Выбрать главу

Стреляли в висок. Милиция сделала «гениальное» предположение, что Эндерс входил в лифт, за ним заскочил убийца, осведомился, на какой этаж товарищу, тот ответил, что на седьмой. Убийца сказал, что ему на пятый, поехали. На пятом убийца вышел, осмотрелся, удостоверился, что на площадке никого нет, повернулся, вынув пистолет, выстрелил, и благополучно отбыл. Размышлять, почему не выстрелил раньше, дело неблагодарное, причин тому может быть масса. Эндерс, видимо, тянулся к кнопке лифта, когда прозвучал выстрел. Его отбросило к задней стене, он сполз, нога вывалилась наружу, благодаря этому двери лифта и не смогли закрыться. Закрывались, открывались, закрывались, открывались… Вскоре из квартиры на пятом этаже вышла пенсионерка с внуком, подошли к лифту. Женщине стало дурно, она успела оттащить любопытного внучонка, сказав, что в лифте пьяный дядя, позвонила в соседнюю квартиру, дождалась, пока откроют, и только после этого потеряла сознание. Слава Богу, врачи в больнице скорой помощи справились с инфарктом, женщина уже идет на поправку, чего нельзя сказать об Эндерсе.

Отдельные части картины восстановили. Примерно в семь вечера («Странно, — подумал Турецкий, — все убийства совершались в семь вечера. Может быть, в остальное время убийца был занят?») журналист Эндерс подъехал к дому на джипе «тойота», зашагал к подъезду. На лавочке сидел некто Лапштаев с шестого этажа — пенсионер, заслуженный шахтер страны. Посидели несколько минут, поболтали, журналист прослушал очередную порцию шахтерских баек. Докурил, посмеялся, сделал пометку в блокноте. Пожелал приятного вечера и исчез в подъезде. С той поры живым журналиста не видели. В подъезд, как утверждает пенсионер, никто за «отчетный» период не входил и на улицу не выходил. Журналист был веселым, жизнерадостным, и ничто не говорило о том, что через пару минут он собирается умереть.

Опросы других жильцов сенсации не принесли. Незнакомых лиц не выявлено. Милиция приехала быстро, но работа по горячим следам не принесла желаемого результата.

Выговорившись, вдова замолчала и уставилась в окно отсутствующим взглядом.

— Спасибо, Екатерина Андреевна, — тихо поблагодарил Турецкий. — Последний вопрос, если позволите. Вы уверены, что ваш супруг… м-м, проводил достаточно много времени с посторонними женщинами?..

— Я просто знаю, — женщина бледно улыбнулась. — Он работал отнюдь не сочинителем некрологов… Хотя, думаю, сочиняй он некрологи, тоже нашел бы, с кем переспать. Слово есть такое, — понимаете? — трахаться.

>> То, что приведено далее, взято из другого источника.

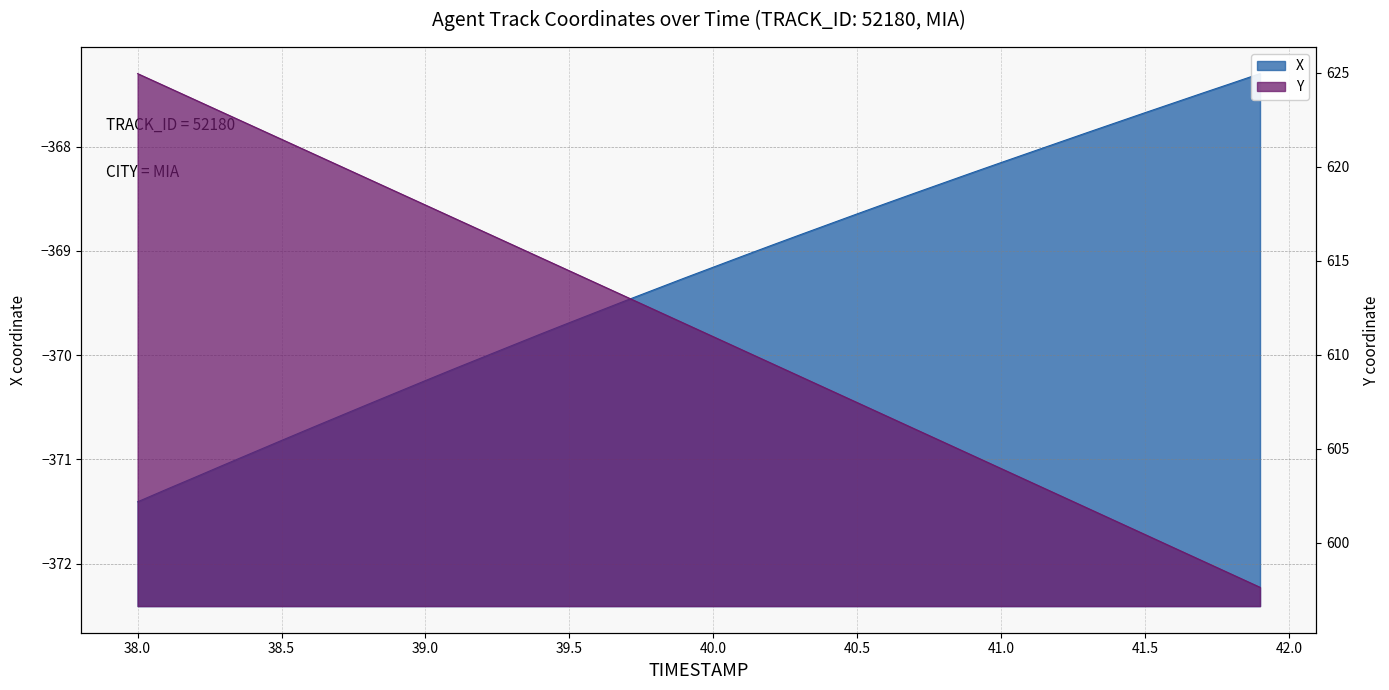

How many distinct data groups are displayed?

2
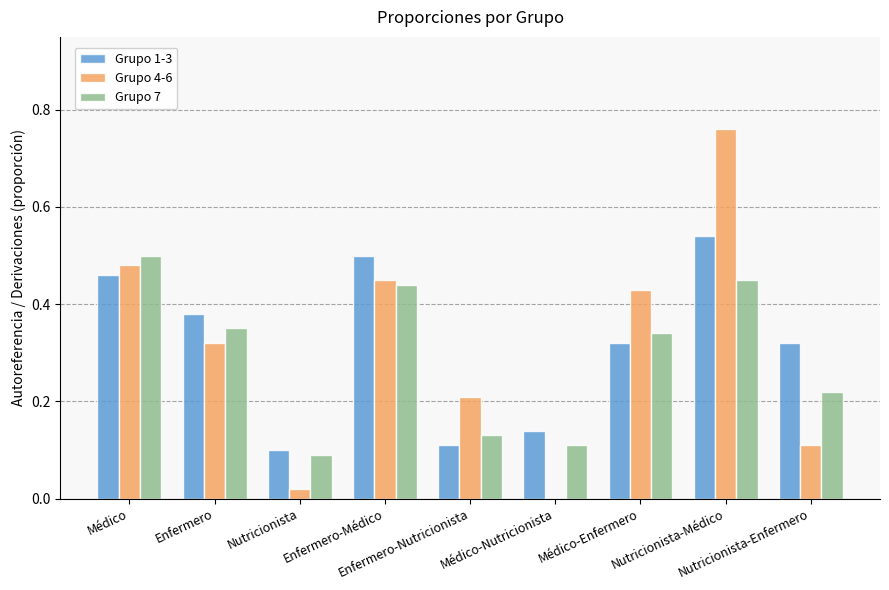

Count the Grupo 1-3 values in the range 0 to 1.

9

«Плохое слово, обозначающее хорошее», — подумал Турецкий.

— Вся эта вшивая богема, попса, тусовки, напыщенные снобы, околачивающееся в клубах и на дорогих дискотеках, банкеты, фуршеты, интервью, после которых прямая дорога в койку, особенно, если собеседница хочет предстать в масс-медиа в выгодном для себя свете. Такая вот работа — столь милая его внутренней организации и кошельку. От него йостоянно пахло духами, на что он всегда отшучивался, что просто вращается в компаниях, которые пахнут. Постоянные звонки. Некоторые его дамы наглели настолько, что без смущения звонили даже домой, как будто я им тут предмет мебели…

— Вот об этом я и хотел поговорить, Екатерина Андреевна. Заранее прошу прощения. Но меня не интересуют звонки его… партнерш. Припомните, не было ли в вашем присутствие такого звонка, в котором бы фигурировало имя Жанна? Не спешите, подумайте.

— Жанна? — пробормотала вдова, впав в задумчивость. — Ну… не знаю. В группе «Кофе с молоком», где поют безголосые нимфетки, одну нимфетку зовут Жанной… Да-да, Жанна Раудер. Еще есть Жанна Агузарова, у которой Алексей умудрился взять под Новый год скандальное интервью…

— Вряд ли, — покачал головой Турецкий. — Вероятно, это не связано с работой. Рискну предположить, что звонок его не обрадовал, а, возможно даже, испугал.

Вдова недоуменно воззрилась в кофейную гущу. Несколько минут молчала: создалось впечатление, что она не дышит. Потом подняла на собеседника широко раскрытые прозревшие глаза.